From the records below, extract all the text exactly and leave the images behind.

+++ INFORMATION PROVIDED

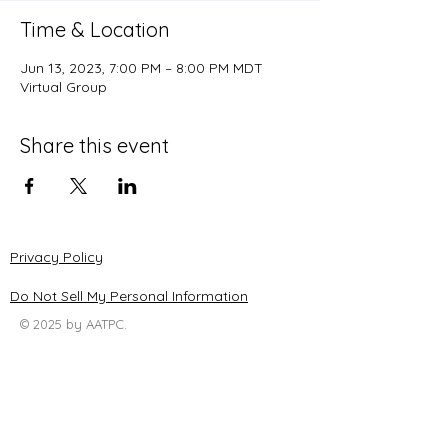
Time & Location
Jun 13, 2023, 7:00 PM – 8:00 PM MDT
Virtual Group
Share this event
Privacy Policy
Do Not Sell My Personal Information
© 2025 by AATPC.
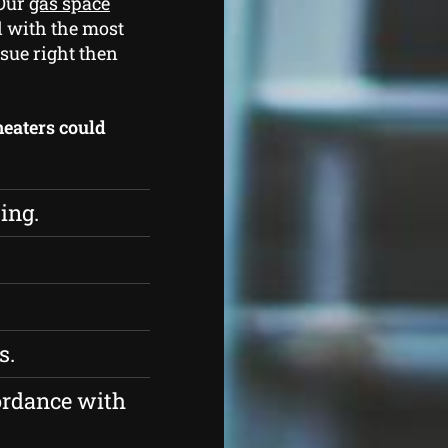
 Our
gas space
d with the most
sue right then
 heaters could
ing.
s.
ordance with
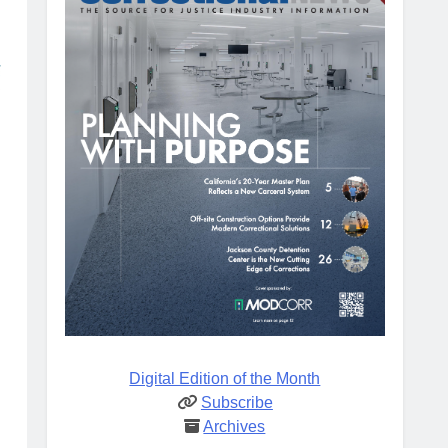
Digital Edition of the Month
Subscribe
Archives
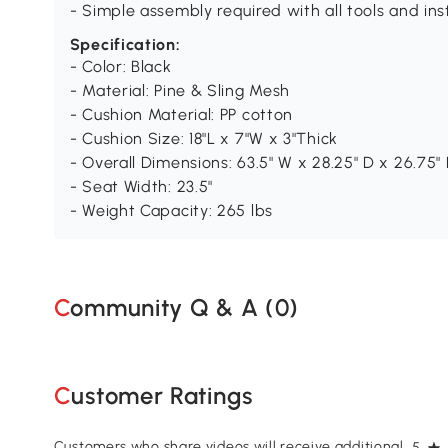
- Simple assembly required with all tools and in
Specification:
- Color: Black
- Material: Pine & Sling Mesh
- Cushion Material: PP cotton
- Cushion Size: 18"L x 7"W x 3"Thick
- Overall Dimensions: 63.5" W x 28.25" D x 26.75"
- Seat Width: 23.5"
- Weight Capacity: 265 lbs
Community Q & A (
0
)
Customer Ratings
Customers who share videos will receive additional
5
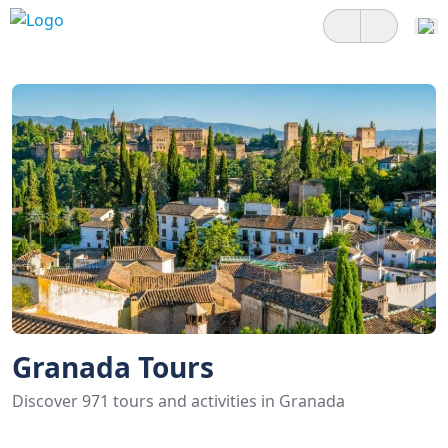
Granada Tours
Discover 971 tours and activities in Granada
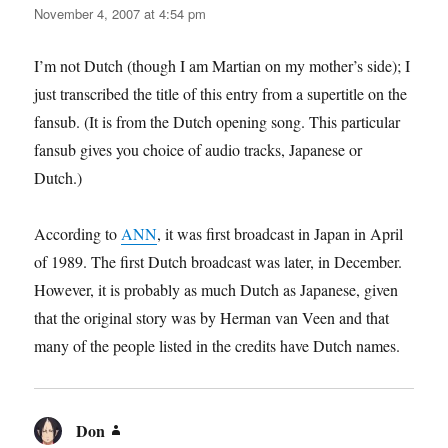
November 4, 2007 at 4:54 pm
I’m not Dutch (though I am Martian on my mother’s side); I
just transcribed the title of this entry from a supertitle on the
fansub. (It is from the Dutch opening song. This particular
fansub gives you choice of audio tracks, Japanese or
Dutch.)
According to
ANN
, it was first broadcast in Japan in April
of 1989. The first Dutch broadcast was later, in December.
However, it is probably as much Dutch as Japanese, given
that the original story was by Herman van Veen and that
many of the people listed in the credits have Dutch names.
Don
says:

++++++

• [ANSWER SPACE]
Time & Location
Jun 13, 2023, 7:00 PM – 8:00 PM MDT
Virtual Group
Share this event
Privacy Policy
Do Not Sell My Personal Information
© 2025 by AATPC.
 Our
gas space
d with the most
sue right then
 heaters could
ing.
s.
ordance with
Digital Edition of the Month
Subscribe
Archives
- Simple assembly required with all tools and in
Specification:
- Color: Black
- Material: Pine & Sling Mesh
- Cushion Material: PP cotton
- Cushion Size: 18"L x 7"W x 3"Thick
- Overall Dimensions: 63.5" W x 28.25" D x 26.75"
- Seat Width: 23.5"
- Weight Capacity: 265 lbs
Community Q & A (
0
)
Customer Ratings
Customers who share videos will receive additional
5
Granada Tours
Discover 971 tours and activities in Granada
November 4, 2007 at 4:54 pm
I’m not Dutch (though I am Martian on my mother’s side); I
just transcribed the title of this entry from a supertitle on the
fansub. (It is from the Dutch opening song. This particular
fansub gives you choice of audio tracks, Japanese or
Dutch.)
According to
ANN
, it was first broadcast in Japan in April
of 1989. The first Dutch broadcast was later, in December.
However, it is probably as much Dutch as Japanese, given
that the original story was by Herman van Veen and that
many of the people listed in the credits have Dutch names.
Don
says:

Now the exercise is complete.